In 2009, the contest’s first year, it drew 30 shooters. In June there were 5,134, more than 20,000 spectators and sponsors including Benelli Armi SpA and SKB Shotguns. Trap shooting is the fastest-growing sport in Minnesota high schools, and was recently introduced in neighboring Wisconsin and North Dakota. While it may make anti-gun activists uneasy, it’s a boon for manufacturers and retailers that have stoked its growth.

“This is the best thing to happen to the shooting sports in 50 years,” said Dennis Knudson, a 74-year-old lifelong trap shooter, after watching his grandson compete. “It’s so fun to see the youngsters stepping up. It will preserve the sport, and they’ll do it for the rest of their lives.”

Therein lies the appeal for the industry. The National Shooting Sports Foundation estimates the average 16-year-old competitor will spend $75,000 over his or her lifetime.

‘Just Cool’

…Competitive musketry dates to 16th century England and has been an Olympic sport since 1896. Today trap, a cousin of skeet and sporting clays, is as popular with Minnesota’s urban boys and girls as it is with their counterparts in rural areas, where hunting’s in the DNA. “It’s just cool, because I get to use a gun,” said Stephanie Petsilis, 17, who shoots for Wayzata High School outside Minneapolis with a $1,430 Browning BT-99 Micro.

Happy Kid

At the championship, held at a range 130 miles northwest of the Twin Cities, contestants fired 12-gauge shotguns at inverted orange saucers flying 42 miles per hour. The five-person squads that came closest to exploding 100 targets in 100 tries advanced to the state tournament.

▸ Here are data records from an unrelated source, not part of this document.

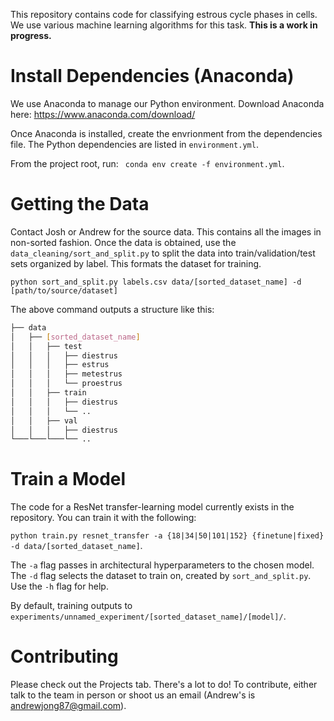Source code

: This repository contains code for classifying estrous cycle phases in cells. We use various machine learning algorithms for this task. **This is a work in progress.**

# Install Dependencies (Anaconda)
We use Anaconda to manage our Python environment. Download Anaconda here: https://www.anaconda.com/download/

Once Anaconda is installed, create the envrionment from the dependencies file. The Python dependencies are listed   in `environment.yml`. 

From the project root, run: 
``` conda env create -f environment.yml```.

# Getting the Data
Contact Josh or Andrew for the source data. This contains all the images in non-sorted fashion. Once the data is obtained, use the `data_cleaning/sort_and_split.py` to split the data into train/validation/test sets organized by label. This formats the dataset for training.

```python sort_and_split.py labels.csv data/[sorted_dataset_name] -d [path/to/source/dataset]```

The above command outputs a structure like this:

```bash
├── data
│   ├── [sorted_dataset_name]
│   │   ├── test
│   │   │   ├── diestrus
│   │   │   ├── estrus
│   │   │   ├── metestrus
│   │   │   └── proestrus
│   │   ├── train
│   │   │   ├── diestrus
│   │   │   └── ..
│   │   ├── val
│   │   │   ├── diestrus
└───└───└───└── ..
```

# Train a Model
The code for a ResNet transfer-learning model currently exists in the repository. You can train it with the following:

```python train.py resnet_transfer -a {18|34|50|101|152} {finetune|fixed} -d data/[sorted_dataset_name]```.

The `-a` flag passes in architectural hyperparameters to the chosen model. The `-d` flag selects the dataset to train on, created by `sort_and_split.py`. Use the `-h` flag for help.

By default, training outputs to `experiments/unnamed_experiment/[sorted_dataset_name]/[model]/`.

# Contributing
Please check out the Projects tab. There's a lot to do! To contribute, either talk to the team in person or shoot us an email (Andrew's is andrewjong87@gmail.com).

Zac Olson, 15, used a SKB Century III 12-gauge as a member of the Lakeville South High School team, which he joined after an injury ended a budding gymnastics career. “All you need to do is practice,” he said, wearing the team’s black-and-khaki vest. “You don’t have to be super fast or super strong.”

His mother, Courtney Olson, went from being repulsed at the thought of guns in their house near Minneapolis to buying Zac the $1,400 shotgun and a $600 Glock 17 to nurture his newfound interest in becoming a police officer. “To see your kid this happy is incredible,” she said.